"""

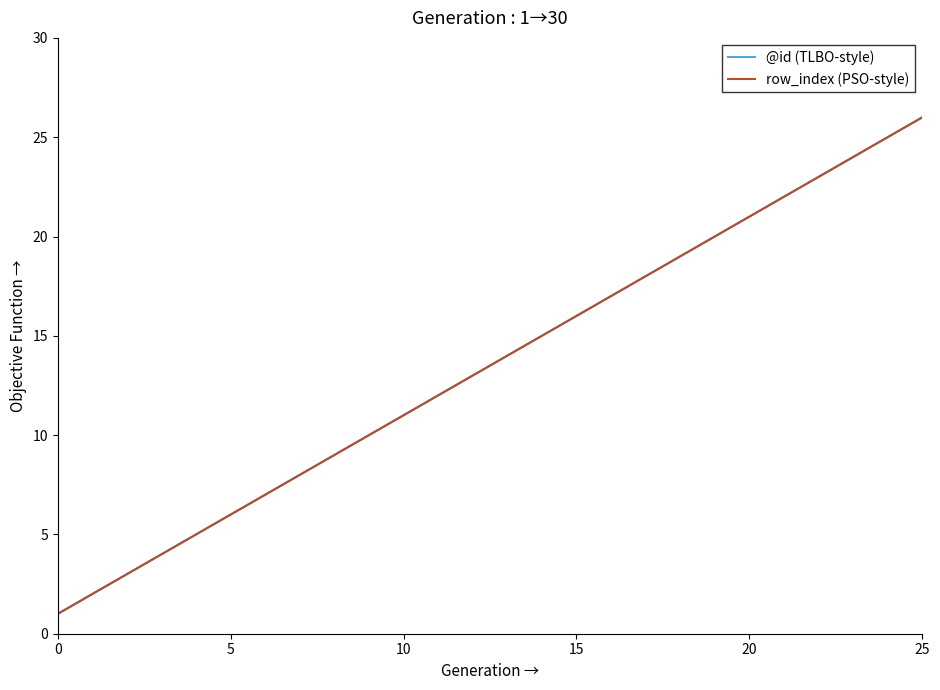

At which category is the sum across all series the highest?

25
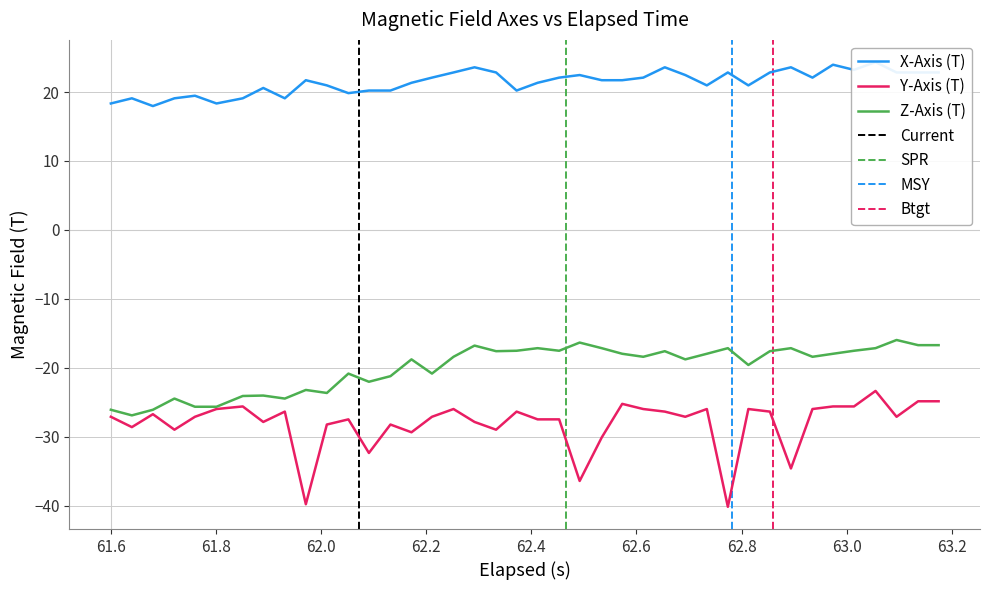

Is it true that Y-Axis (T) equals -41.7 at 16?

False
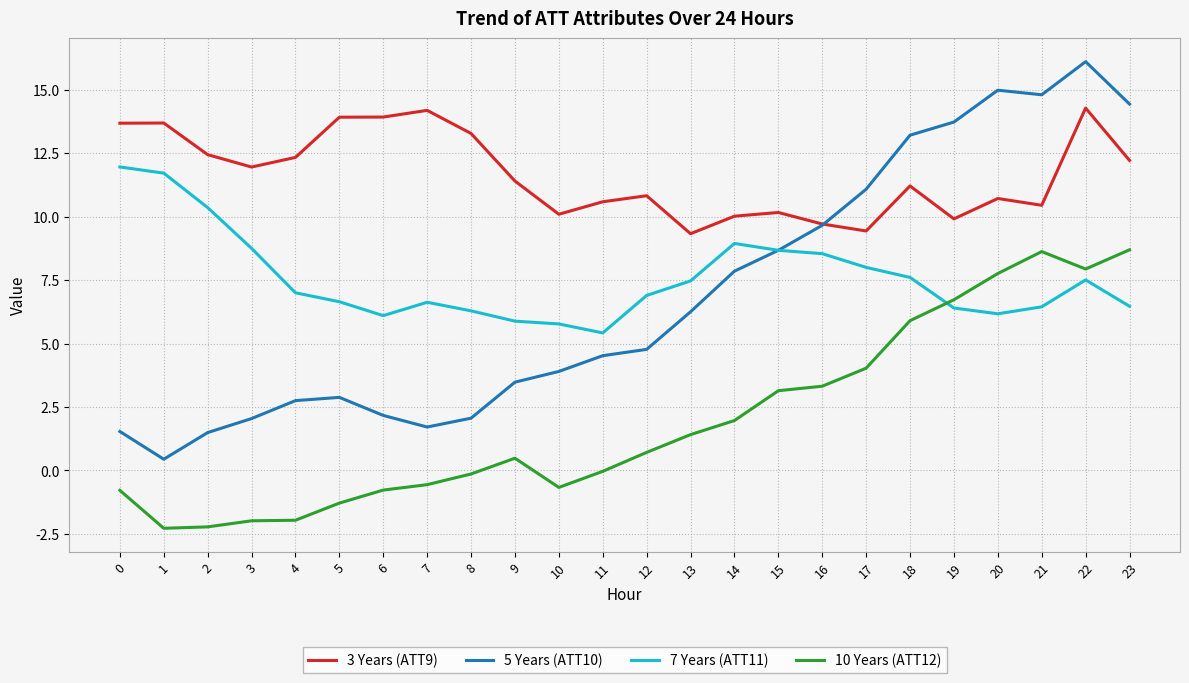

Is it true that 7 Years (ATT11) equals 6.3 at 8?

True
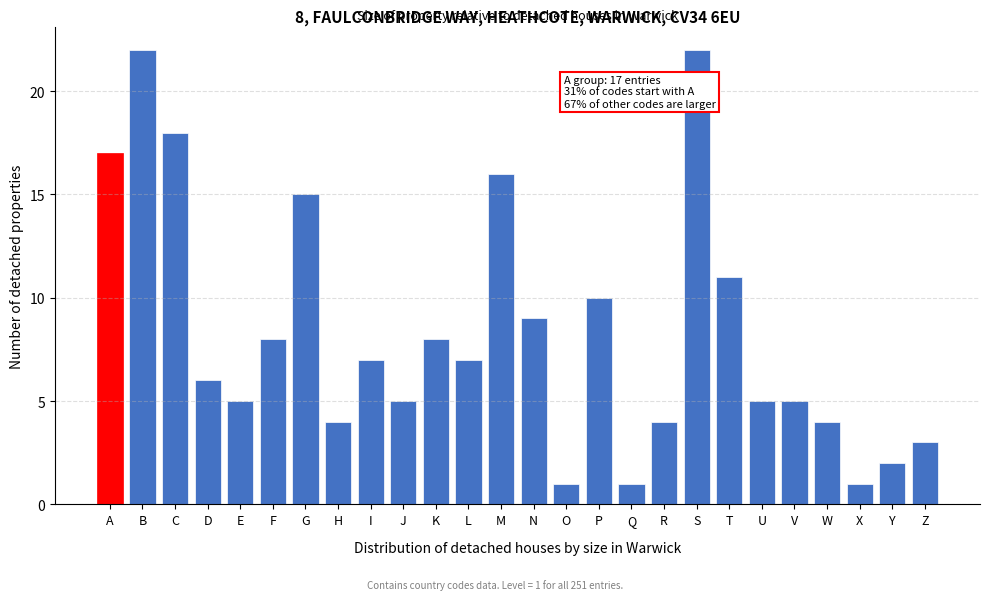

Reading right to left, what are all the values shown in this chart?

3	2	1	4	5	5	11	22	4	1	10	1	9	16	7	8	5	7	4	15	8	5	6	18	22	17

"""

• _WRITTEN TASK_:
Copy out the records above word for word, keeping every line and number, but leave out the pictures.

• _ANSWER TO THE PROBLEM_:
At which category is the sum across all series the highest?

25

Is it true that Y-Axis (T) equals -41.7 at 16?

False

Is it true that 7 Years (ATT11) equals 6.3 at 8?

True

Reading right to left, what are all the values shown in this chart?

3	2	1	4	5	5	11	22	4	1	10	1	9	16	7	8	5	7	4	15	8	5	6	18	22	17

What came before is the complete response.